Date: 26 October 2018, 2 pm
Location: KU Leuven – Campus Brussel, room 6108 (Hermes 1)
Graham Greene (1904-1991) was a writer of many talents. From the 1920’s to the 1990’s, he was active on an international area, publishing some eighty books in a wide range of genres. He also wrote film scripts and plays, was a prolific critic and worked for decades as a literary editor and publisher. Both critically acclaimed and commercially successful, Greene inhabits a somewhat paradoxical position in 20th century literature, skirting both the laudable heights of the Nobel Prize and the grim realities of the business of book-making.
In critical accounts Greene’s versatility is often mentioned, but emphasis continually falls on a handful of his novels – either the ones of the ‘Catholic period’ of the 1940’s, or the technically masterful ‘entertainments’. This is unsurprising given the stature of the novel in Western literature, and yet it opens up a range of questions on how the historiographical processes of selection and reduction actually take form in regard to a writer as diverse as Greene. Or more pointedly: how Greene’s critical reception has handled the interpretive and evaluative conflicts that inevitably arise through the transversal character of his writings – either viewed from conceptions of genre, media or nationality.

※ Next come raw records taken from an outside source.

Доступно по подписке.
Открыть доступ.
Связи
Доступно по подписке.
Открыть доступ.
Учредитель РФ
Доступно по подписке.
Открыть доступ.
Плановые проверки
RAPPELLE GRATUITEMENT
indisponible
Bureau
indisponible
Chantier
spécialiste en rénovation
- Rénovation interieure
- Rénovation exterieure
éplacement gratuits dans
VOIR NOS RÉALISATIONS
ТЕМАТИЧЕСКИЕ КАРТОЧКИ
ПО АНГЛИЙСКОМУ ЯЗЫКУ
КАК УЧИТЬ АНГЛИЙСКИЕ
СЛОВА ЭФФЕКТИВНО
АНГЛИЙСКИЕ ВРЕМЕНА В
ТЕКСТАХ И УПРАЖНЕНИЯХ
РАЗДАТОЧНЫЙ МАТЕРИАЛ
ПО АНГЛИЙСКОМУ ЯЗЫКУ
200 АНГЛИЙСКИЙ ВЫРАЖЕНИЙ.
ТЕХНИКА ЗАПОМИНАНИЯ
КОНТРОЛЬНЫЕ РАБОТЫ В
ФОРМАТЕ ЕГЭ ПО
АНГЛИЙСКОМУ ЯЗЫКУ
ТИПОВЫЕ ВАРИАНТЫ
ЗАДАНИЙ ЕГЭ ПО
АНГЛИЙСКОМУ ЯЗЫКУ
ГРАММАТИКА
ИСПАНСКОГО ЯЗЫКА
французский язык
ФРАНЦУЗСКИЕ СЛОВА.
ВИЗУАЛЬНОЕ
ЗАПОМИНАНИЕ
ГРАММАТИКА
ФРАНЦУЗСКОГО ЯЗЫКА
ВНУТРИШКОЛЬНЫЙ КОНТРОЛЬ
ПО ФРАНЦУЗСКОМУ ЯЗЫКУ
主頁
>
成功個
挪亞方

One can approach these questions by way of Jauss’ theses on the aesthetics of reception – especially through his conceptions of ‘horizons of expectation’ and ‘the literary series’ – and outline the historical trends and argumentative structures of Greene’s international reception. However, given the complexity of Greene’s œuvre, one also needs to account for the influence of pre-critical systems of selection (e.g. genre hierarchies in publishing and translational patterns), international variations in evaluative trends and ‘tastes’, and the fact that many critical accounts were written during Greene’s lifetime, rendering them as examples of historiography-in-the-making; illustrating processes of canonization in real time. In the final analysis, Greene’s prolific variability and the incessantly transgressive character of his writings makes his œuvre and excellent starting point for 20th century literature, both in and beyond traditional boundaries.

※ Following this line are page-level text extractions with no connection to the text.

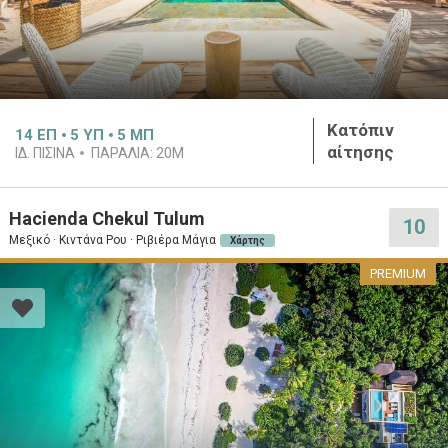
Κατόπιν
14
ΕΠ
5
ΥΠ
5
ΜΠ
αίτησης
ΙΔ. ΠΙΣΙΝΑ
ΠΑΡΑΛΙΑ:
20M
Hacienda Chekul Tulum
10
Μεξικό · Κιντάνα Ρου · Ριβιέρα Μάγια
Χάρτης
PREMIUM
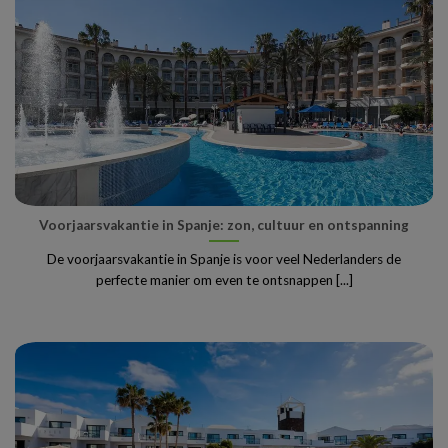
Voorjaarsvakantie in Spanje: zon, cultuur en ontspanning
De voorjaarsvakantie in Spanje is voor veel Nederlanders de
perfecte manier om even te ontsnappen [...]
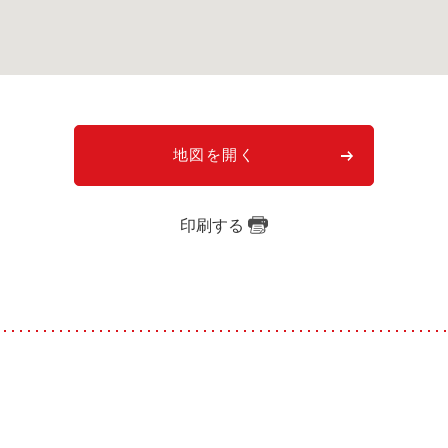
地図を開く
印刷する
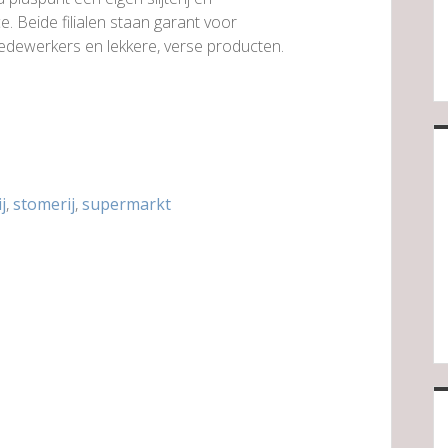
e. Beide filialen staan garant voor
medewerkers en lekkere, verse producten.
ij
,
stomerij
,
supermarkt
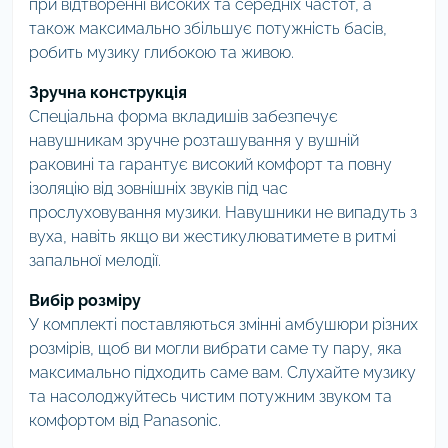
при відтворенні високих та середніх частот, а
також максимально збільшує потужність басів,
робить музику глибокою та живою.
Зручна конструкція
Спеціальна форма вкладишів забезпечує
навушникам зручне розташування у вушній
раковині та гарантує високий комфорт та повну
ізоляцію від зовнішніх звуків під час
прослуховування музики. Навушники не випадуть з
вуха, навіть якщо ви жестикулюватимете в ритмі
запальної мелодії.
Вибір розміру
У комплекті поставляються змінні амбушюри різних
розмірів, щоб ви могли вибрати саме ту пару, яка
максимально підходить саме вам. Слухайте музику
та насолоджуйтесь чистим потужним звуком та
комфортом від Panasonic.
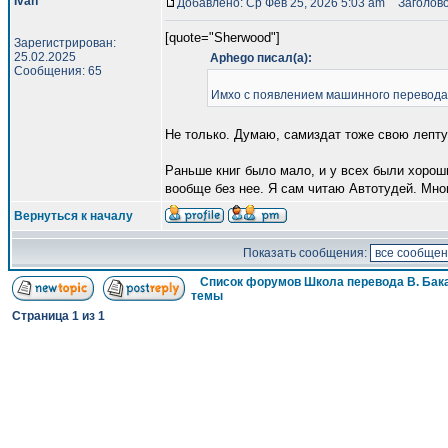
Ivan
Добавлено: Ср Фев 25, 2026 5:03 am
Заголово
[quote="Sherwood"]
Зарегистрирован:
25.02.2025
Aphego писал(а):
Сообщения: 65
Имхо с появлением машинного перевода, 
Не только. Думаю, самиздат тоже свою лепту
Раньше книг было мало, и у всех были хороши
вообще без нее. Я сам читаю Автотудей. Мно
Вернуться к началу
Показать сообщения:
Список форумов Школа перевода В. Бак
темы
Страница
1
из
1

Oscar Jansson is a PhD candidate in Comparative Literature at Lund University, writing on the international reception of Graham Greene, and will be a Visiting Scholar at the Centre for Reception Study at KU Leuven in the spring of 2019. Educated at Lund and the Linneaus University in Sweden, he is also an alumnus of the School of Criticism and Theory at Cornell. He has published articles and essays on satire in animated TV-shows, Swedish national romanticism and the novels of Chuch Palanhiuk, and currently edits an international anthology called The Geschlecht Complex: New Essays on Gender, Genre and Ontology. He is the chair of the Lundensean Literature Society.